About Us
The aim of the Haemochromatosis in Wales Support Group is to support the members of the Haemochromatosis Society living in Wales. We do this by providing a link to the Society; an opportunity to meet regularly; offering a listening and understanding ear, a platform for members to talk about their fears, discuss treatment and diet; to ask each other questions that we forgot to ask at a clinic appointment; to suggest and receive ideas on how to cope on a “bad day”.
Haemochromatosis is often referred to as the 'Curse of the Celts', it affects up to 1 in 400 people in the UK and about 1 in 10 are carriers. There is a particular high proportion of people with Celtic backgrounds, this is particularly pertinant in Wales, where the population is made up of indigenous Welsh Celts, along with a high proportion of Scottish and Irish immigrant backgrounds brought into Wales in the late 19th and early 20th Century in search of work in the Welsh Coalfields.
The Support Group offers help and encouragement because after diagnosis, it is quite common to feel alone.
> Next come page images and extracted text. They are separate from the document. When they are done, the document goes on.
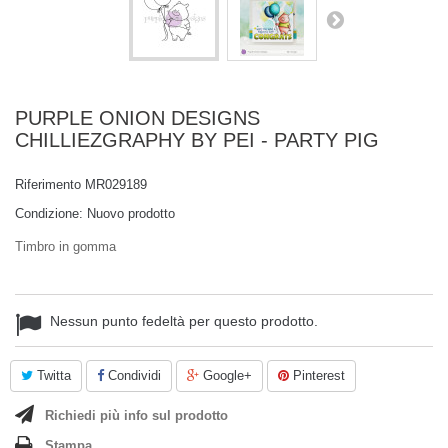
PURPLE ONION DESIGNS
CHILLIEZGRAPHY BY PEI - PARTY PIG
Riferimento
MR029189
Condizione:
Nuovo prodotto
Timbro in gomma
Nessun punto fedeltà per questo prodotto.
Twitta
Condividi
Google+
Pinterest
Richiedi più info sul prodotto
Stampa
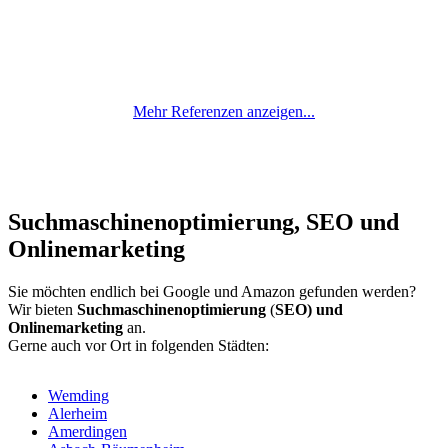
Mehr Referenzen anzeigen...
Suchmaschinenoptimierung, SEO und
Onlinemarketing
Sie möchten endlich bei Google und Amazon gefunden werden?
Wir bieten
Suchmaschinenoptimierung
(
SEO) und
Onlinemarketing
an.
Gerne auch vor Ort in folgenden Städten:
Wemding
Alerheim
Amerdingen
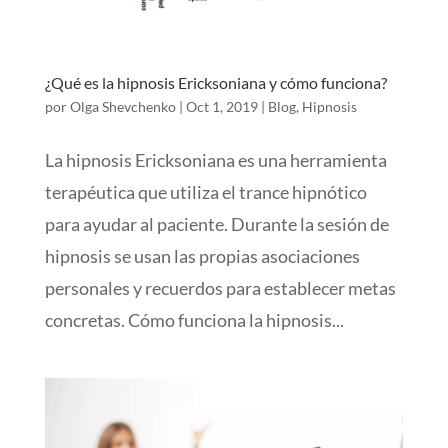
¿Qué es la hipnosis Ericksoniana y cómo funciona?
por
Olga Shevchenko
|
Oct 1, 2019
|
Blog
,
Hipnosis
La hipnosis Ericksoniana es una herramienta
terapéutica que utiliza el trance hipnótico
para ayudar al paciente. Durante la sesión de
hipnosis se usan las propias asociaciones
personales y recuerdos para establecer metas
concretas. Cómo funciona la hipnosis...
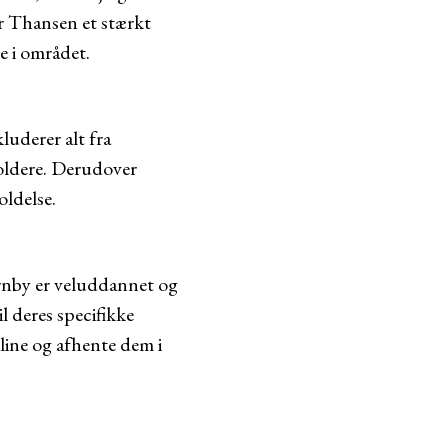
ar Thansen et stærkt
e i området.
luderer alt fra
holdere. Derudover
oldelse.
årnby er veluddannet og
 deres specifikke
line og afhente dem i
Haemochromatosis is not well known generally, but being aware that there is someone or somewhere those effected can go to talk, really helps.
Many members travel a fair distance to attend meetings, it gives people something to look forward to, especially when they know that the other people attending understand the condition. At the meetings, nobody makes judgements, we are all on a par, members have remarked that the meetings and unision felt, likened the group to being part of a family. We all respect the confidentiality of the individual members of the group.